In the end, I did run away. I left him. But it's just, I couldn't take it anymore. I know it's a cliché, but he'd changed. He thought he was God. The more he went to school, the more he learned about facial twitches and all that crap, the more I became his favorite subject. One day, I just realized that I wasn't his wife anymore—I was just his favorite thing to study. And slowly, all of that disgust and self-loathing started creeping back in. You don't know how betrayed that made me feel. He was watching me, always watching me, but he could no longer see me. It was unbearable. I tried to make him leave, I tried to show him how bad it was, but that was one thing he just couldn't learn. No matter what I did, I couldn't get him to leave me.

I had to get out.

I see the man that I married every once in a while, but only when he's looking at our daughter.
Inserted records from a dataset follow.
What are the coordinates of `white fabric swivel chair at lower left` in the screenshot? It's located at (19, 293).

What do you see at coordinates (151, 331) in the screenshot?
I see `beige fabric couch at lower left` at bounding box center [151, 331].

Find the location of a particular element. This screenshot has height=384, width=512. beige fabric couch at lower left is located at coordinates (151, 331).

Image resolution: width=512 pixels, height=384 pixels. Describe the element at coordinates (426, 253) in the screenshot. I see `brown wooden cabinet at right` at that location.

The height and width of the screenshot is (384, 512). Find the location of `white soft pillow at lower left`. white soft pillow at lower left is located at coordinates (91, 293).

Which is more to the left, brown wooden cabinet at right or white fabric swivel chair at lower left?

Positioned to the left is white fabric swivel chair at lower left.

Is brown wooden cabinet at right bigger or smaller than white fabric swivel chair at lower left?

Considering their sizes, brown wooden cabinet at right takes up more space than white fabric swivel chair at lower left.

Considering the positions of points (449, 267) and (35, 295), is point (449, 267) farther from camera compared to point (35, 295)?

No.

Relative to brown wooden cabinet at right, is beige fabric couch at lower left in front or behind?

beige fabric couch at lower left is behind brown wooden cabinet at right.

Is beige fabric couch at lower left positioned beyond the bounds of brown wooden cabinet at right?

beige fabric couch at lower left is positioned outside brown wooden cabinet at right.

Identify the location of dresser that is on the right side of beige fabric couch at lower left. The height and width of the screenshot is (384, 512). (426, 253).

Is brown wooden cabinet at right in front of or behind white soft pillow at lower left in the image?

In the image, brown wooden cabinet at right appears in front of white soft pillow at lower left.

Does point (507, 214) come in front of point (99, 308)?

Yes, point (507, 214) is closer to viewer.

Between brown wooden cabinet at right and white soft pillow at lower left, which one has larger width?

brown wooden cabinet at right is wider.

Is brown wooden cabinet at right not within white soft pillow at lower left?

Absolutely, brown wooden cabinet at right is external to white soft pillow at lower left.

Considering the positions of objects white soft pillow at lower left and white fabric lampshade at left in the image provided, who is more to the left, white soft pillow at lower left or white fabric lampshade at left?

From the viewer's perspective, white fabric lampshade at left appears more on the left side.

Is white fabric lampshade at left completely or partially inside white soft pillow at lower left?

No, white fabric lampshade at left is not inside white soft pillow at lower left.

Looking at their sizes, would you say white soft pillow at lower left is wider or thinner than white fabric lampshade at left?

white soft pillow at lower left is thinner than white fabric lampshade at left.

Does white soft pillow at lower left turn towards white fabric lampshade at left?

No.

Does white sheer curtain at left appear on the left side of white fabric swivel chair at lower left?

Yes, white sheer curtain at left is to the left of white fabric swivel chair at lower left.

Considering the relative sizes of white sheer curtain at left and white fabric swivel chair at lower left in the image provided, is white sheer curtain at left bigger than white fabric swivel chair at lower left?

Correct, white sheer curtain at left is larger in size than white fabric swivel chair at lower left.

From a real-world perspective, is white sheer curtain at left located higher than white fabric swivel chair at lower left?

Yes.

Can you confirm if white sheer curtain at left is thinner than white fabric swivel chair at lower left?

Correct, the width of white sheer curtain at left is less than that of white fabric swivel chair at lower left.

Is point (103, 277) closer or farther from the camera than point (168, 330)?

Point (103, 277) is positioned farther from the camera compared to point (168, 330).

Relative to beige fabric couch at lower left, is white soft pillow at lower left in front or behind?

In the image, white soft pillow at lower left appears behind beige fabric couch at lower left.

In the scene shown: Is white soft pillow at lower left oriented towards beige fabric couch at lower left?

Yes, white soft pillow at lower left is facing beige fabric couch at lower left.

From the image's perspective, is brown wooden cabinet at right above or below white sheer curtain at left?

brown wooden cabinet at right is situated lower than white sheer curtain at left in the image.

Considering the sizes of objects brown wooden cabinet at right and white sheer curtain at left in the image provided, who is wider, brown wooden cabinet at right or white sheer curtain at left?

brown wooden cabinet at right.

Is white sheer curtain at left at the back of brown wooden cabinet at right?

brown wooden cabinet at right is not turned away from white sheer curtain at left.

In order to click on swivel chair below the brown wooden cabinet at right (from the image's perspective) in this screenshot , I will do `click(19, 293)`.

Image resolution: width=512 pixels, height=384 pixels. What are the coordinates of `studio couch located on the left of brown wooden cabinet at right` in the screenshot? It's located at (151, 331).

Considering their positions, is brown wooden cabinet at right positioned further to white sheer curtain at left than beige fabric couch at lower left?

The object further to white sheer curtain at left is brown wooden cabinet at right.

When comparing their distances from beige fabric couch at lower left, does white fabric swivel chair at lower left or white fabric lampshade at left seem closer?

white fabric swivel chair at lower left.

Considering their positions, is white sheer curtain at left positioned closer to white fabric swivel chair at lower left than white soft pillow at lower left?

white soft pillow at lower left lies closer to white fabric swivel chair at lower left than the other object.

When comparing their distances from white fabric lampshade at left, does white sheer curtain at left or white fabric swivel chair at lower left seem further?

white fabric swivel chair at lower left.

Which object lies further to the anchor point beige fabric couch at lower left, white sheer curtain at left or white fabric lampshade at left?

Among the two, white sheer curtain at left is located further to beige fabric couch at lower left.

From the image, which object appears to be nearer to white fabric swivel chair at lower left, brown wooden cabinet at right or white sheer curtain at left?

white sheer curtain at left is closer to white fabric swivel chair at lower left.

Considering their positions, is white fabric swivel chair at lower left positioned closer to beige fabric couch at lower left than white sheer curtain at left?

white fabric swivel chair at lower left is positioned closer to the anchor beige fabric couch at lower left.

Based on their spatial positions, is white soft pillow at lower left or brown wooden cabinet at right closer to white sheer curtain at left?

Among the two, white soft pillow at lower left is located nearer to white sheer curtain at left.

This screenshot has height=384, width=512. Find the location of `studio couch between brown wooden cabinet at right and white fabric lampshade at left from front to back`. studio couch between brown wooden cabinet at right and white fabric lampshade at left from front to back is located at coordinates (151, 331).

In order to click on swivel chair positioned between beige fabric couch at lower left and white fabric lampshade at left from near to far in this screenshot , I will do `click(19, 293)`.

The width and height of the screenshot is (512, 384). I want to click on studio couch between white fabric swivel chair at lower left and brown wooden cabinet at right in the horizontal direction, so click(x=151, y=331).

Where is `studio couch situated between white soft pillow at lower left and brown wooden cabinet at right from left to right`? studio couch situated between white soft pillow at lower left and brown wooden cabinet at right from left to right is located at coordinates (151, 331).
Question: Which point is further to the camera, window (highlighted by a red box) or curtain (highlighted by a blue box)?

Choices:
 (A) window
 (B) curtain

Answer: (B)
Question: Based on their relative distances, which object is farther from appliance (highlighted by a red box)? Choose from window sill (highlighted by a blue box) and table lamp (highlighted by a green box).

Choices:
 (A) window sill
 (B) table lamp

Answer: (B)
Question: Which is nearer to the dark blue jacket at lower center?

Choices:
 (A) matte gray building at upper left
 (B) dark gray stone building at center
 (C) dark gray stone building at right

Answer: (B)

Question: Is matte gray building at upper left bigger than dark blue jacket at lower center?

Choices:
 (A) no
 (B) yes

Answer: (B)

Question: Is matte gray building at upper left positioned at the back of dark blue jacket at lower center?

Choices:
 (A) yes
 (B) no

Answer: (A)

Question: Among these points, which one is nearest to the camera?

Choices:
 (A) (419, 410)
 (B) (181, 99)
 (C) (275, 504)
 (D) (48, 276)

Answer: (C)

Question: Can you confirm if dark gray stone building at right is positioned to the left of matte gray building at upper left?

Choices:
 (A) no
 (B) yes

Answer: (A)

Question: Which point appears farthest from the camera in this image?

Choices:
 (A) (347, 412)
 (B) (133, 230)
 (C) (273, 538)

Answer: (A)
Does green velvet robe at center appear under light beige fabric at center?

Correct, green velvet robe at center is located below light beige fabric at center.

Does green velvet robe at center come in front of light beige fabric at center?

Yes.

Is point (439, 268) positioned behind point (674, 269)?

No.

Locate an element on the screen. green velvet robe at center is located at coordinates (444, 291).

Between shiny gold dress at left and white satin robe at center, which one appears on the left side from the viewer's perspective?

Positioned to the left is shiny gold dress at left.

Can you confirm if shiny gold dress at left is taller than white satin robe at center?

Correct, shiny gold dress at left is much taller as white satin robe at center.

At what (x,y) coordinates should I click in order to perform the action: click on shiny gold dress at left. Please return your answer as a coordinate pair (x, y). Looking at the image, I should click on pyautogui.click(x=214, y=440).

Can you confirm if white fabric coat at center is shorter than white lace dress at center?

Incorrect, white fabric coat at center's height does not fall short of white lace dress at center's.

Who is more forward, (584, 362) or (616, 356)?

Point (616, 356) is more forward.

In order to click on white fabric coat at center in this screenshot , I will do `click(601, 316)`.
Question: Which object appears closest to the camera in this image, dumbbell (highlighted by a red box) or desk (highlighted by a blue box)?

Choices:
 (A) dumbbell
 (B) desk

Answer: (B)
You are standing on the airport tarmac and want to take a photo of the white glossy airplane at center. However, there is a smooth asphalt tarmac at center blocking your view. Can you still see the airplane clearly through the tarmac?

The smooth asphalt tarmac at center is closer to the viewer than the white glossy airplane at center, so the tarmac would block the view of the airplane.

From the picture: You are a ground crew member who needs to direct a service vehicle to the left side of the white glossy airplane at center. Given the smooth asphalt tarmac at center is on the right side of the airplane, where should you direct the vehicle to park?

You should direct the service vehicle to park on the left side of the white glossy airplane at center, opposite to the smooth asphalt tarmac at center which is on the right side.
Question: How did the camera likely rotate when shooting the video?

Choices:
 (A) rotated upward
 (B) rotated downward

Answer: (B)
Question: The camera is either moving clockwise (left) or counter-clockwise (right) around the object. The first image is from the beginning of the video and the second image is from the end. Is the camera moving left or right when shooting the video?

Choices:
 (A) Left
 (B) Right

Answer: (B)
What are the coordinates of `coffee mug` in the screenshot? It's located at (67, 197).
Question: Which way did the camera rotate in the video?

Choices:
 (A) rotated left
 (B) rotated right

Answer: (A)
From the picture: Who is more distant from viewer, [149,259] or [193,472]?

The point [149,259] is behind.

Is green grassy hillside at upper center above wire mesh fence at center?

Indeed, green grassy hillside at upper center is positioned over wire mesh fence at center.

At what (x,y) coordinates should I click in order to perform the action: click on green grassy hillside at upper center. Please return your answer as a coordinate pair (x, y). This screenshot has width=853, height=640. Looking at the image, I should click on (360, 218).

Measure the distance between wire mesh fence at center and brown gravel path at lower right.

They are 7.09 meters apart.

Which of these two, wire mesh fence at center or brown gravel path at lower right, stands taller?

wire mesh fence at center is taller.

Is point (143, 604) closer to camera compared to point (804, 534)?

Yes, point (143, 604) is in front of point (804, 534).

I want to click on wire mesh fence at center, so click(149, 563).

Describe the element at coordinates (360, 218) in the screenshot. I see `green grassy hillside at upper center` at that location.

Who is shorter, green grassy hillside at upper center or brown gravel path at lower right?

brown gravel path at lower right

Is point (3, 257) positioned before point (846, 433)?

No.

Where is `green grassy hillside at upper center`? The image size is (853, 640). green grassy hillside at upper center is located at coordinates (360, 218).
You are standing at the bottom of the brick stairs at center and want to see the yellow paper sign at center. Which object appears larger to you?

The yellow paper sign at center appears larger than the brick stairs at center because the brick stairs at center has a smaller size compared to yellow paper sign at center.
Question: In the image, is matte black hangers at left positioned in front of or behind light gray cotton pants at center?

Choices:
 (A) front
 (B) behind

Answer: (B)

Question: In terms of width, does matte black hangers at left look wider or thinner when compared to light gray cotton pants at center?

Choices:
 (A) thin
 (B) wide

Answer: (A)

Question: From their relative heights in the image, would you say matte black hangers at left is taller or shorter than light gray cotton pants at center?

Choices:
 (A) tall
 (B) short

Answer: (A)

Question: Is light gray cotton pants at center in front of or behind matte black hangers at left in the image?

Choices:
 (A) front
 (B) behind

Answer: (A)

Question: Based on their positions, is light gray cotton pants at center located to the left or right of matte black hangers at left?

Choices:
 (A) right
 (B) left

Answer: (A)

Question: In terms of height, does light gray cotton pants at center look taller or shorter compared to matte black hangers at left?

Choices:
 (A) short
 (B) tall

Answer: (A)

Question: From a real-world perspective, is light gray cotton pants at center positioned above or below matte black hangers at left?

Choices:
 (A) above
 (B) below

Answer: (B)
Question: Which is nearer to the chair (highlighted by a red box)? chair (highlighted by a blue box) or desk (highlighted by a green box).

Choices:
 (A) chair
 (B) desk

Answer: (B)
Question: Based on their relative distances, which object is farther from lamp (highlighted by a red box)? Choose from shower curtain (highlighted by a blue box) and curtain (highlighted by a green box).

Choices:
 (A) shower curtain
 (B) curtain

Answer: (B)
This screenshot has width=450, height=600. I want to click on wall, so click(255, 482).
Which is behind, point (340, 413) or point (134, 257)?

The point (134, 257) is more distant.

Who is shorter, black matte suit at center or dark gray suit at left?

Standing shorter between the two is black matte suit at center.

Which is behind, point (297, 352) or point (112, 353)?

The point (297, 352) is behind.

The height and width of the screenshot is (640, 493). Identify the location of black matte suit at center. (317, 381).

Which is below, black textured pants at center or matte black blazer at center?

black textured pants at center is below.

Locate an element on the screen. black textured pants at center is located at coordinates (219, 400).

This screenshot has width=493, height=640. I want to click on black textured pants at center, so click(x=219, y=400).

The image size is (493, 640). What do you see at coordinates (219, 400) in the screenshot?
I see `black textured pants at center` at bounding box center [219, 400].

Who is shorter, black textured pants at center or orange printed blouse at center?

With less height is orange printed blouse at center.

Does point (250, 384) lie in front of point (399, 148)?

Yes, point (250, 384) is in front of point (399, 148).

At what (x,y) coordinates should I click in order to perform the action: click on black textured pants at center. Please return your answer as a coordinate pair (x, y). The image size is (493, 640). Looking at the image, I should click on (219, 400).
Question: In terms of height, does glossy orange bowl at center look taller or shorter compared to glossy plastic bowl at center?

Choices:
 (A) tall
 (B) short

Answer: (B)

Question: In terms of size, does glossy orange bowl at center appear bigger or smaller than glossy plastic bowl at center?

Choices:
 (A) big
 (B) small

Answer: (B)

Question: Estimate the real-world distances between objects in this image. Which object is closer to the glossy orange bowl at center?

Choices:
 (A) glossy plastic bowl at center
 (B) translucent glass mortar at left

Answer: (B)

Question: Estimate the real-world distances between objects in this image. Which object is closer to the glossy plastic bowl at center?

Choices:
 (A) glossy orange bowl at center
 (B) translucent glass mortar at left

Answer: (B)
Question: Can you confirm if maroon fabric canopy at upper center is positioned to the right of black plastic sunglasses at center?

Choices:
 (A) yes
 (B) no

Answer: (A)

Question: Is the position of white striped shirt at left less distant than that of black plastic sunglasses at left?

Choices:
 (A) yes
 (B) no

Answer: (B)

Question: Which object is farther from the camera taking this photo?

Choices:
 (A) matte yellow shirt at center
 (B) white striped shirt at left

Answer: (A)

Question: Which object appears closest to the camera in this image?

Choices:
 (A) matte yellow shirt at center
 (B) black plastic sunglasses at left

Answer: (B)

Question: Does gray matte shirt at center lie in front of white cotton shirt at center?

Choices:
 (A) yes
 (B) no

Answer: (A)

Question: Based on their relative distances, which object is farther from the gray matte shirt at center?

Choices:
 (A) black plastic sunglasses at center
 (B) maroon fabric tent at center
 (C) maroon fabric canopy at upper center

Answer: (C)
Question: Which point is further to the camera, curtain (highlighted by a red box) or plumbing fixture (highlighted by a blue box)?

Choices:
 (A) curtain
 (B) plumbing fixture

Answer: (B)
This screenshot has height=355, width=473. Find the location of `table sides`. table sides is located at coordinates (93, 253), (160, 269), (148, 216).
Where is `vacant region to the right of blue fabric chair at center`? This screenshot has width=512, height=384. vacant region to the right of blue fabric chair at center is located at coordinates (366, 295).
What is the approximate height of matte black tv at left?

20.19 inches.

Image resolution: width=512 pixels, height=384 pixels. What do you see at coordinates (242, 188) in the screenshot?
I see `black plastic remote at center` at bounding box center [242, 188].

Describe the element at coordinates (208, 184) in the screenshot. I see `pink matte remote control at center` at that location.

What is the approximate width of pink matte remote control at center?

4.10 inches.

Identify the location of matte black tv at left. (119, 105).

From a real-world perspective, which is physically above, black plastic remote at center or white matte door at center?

He made his mistakes with me, I guess, and now he knows better. Now, he knows that you can't just barge in and rape a woman of all of her secrets. There has to be a line, even in a marriage. If he knew that when we were married, maybe I'd still be Mrs. Zoe Lightman. Maybe not.

I know that I'm messed up. I lie awake at night wondering if I've already ruined my daughter's life beyond repair. Now she has to deal with two egotistical, messed up parents who love and hate each other all at the same time. Who love and hate themselves all at the same time. I don't know how Emily has managed to make it this far, with parents like hers. Someday, I'll make it up to her, by marrying Roger, or by fixing whatever's screwed up in my head. I hope to God she knows how much I love her, how I would do anything for her. I know I don't show as much affection as I should, but I try.

Every day, I wake up, and I try to be the mom that Emily deserves, knowing that as much as I hate him, Cal gave her to me.